Brockbank, Isaac, Jr., 1837-1927
- Existence: 1837 - 1927
Isaac Brockbank Jr. (1837-1927) was an LDS convert and polygamist, grocer, tanner, farmer, miner, and railway worker. He helped build stretches of the Union Pacific and Saltair Railroads, served in the bishopric of the Eighth Ward (SLC) for twenty years, and was a Salt Lake City Council member and Salt Lake County Bailiff and Deputy Sheriff.
Isaac Brockbank Jr., eldest son and child of Isaac Brockbank and Elizabeth Mainwaring, was born in the area of Liverpool, England, on July 13, 1837. As a youth, Isaac was educated at various religious schools and briefly attended the Mechanics Institute and Advanced School; he also made deliveries and collections for his father's meat business, and later worked as an office boy in a legal firm. His parents joined the church in 1851, emigrating to New Orleans on the Ellen Maria in Feburary 1852. In the course of the family's journey to the Salt Lake Valley (which they reached in September of the same year), Isaac's mother disappeared and was never heard from again. Within a month of their arrival, his father married a Sarah Brown who had sailed on the same ship, primarily for the sake of his children. The family eventually settled in Spanish Fork, where Isaac was Elder's Quorum clerk. Here he opened his own dry goods/grocery store, with a partnership contracted to carry U.S. mail south of Salt Lake. In 1858, he met Katherine Howard; the two courted and were married on June 25, 1860. Isaac then joined his father-in-law in the tannery business. Isaac and Katherine bore seven children, all of whom survived to adulthood. In January 1865, being asked to support another family, he married Mary Ann Park; she bore twelve children, losing two in infancy. In 1867, Isaac helped to build a section of the Union Pacific Railroad stretching from Echo Canyon to Promontory Point, and was also briefly employed in Mr. Howard's mining operation (the claim failed). He served in the bishopric of the Eighth Ward from 1871-1891, and was also called in 1871 as a clerk in the Tithing Office. In 1878, he served on the Salt Lake City Council. After the passage of the Edwards Law in 1882, Isaac was charged in September 1886 with unlawful cohabitation, fined $300, and sentenced to six months in the State Prison (both maximum sentences for that offence). After his release, he worked by contract on what would become the Saltair Railroad, did excavations for various Salt Lake City buildings, and served as Salt Lake County Bailiff and Deputy Sheriff. He also attempted mining several more times, usually with disastrous results. He died in Holladay, Utah, on March 4, 1927 at the age of 89, at one time (with Katherine) holding the honor of being the oldest married couple in the state.

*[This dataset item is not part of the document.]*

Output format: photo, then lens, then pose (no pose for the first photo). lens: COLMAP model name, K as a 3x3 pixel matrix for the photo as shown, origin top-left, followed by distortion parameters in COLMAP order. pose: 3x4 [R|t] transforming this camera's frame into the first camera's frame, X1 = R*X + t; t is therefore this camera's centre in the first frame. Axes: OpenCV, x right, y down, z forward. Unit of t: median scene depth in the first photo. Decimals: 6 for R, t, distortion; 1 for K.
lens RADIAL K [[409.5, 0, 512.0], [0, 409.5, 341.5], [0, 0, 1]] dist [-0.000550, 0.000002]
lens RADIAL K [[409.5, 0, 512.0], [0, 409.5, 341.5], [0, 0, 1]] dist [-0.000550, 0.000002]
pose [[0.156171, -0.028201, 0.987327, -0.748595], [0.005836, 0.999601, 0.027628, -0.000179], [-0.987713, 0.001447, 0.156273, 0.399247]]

Citation:Albert King Thurber family papers, circa 1826-2011 (parents Isaac Brockbank, Elizabeth Mainwaring, eldest son/child; born 13 July 1837; parents baptised 1851, emigrated 1852 on Ellen Maria, mother disappeared; father married Sarah Brown 2 October 1852)
http://www.findagrave.com/cgi-bin/fg.cgi?page=gr&GRid=30492454, September 24, 2013 (born Liverpool; education at church schools, Mechanics Institute; delivery boy/wage collector for father, legal office boy; settlement in Spanish Fork, clerk of Elder's Quorum; opened dry goods/grocery business, mail carrier contract with government; married Katherine Howard June 25, 1860, went into tannery with father-in-law; seven children, all survived; married Mary Ann Park January 1865; twelve children, ten lived; helped contract-build Echo Canyon-Promontory Point stretch of Union Pacific Railroad, Saltair Railroad; attempted mining several times, usually failed; bishopric of Eighth Ward, 1871-1891; Tithing Office clerk, 1871; Salt Lake City Council, 1878; fined $300 and jailed 6 months for polygamy under Edwards Law, September 1886; Salt Lake City excavator, County Bailiff, Deputy Sheriff; died March 4, 1927, Holladay, UT, 89 years; with Katherine, oldest married couple in state).
Found in 2 Collections and/or Records:
Isaac Brockbank Jr. papers
Collection contains Isaac Brockbank Jr.'s personal diaries between 1900-1925, an autobiography which he began to write during the time he spent in a Utah prison for Unlawful Cohabitation, and a typed forward of Brockbank's diaries which includes a personal history of Brockbank's life alongside summaries of each of his diary entries found in the included diaries. Materials dated between 1884-2016.
Albert King Thurber family papers
Contains research files on Albert King Thurber's family and ancestors. Materials were compiled by his descendants and William Hartley, the author Another Kind of Gold, a book on Thurber. Includes correspondence, maps, photographs, diaries, and other records. Items were created in England and America from 1783-2011.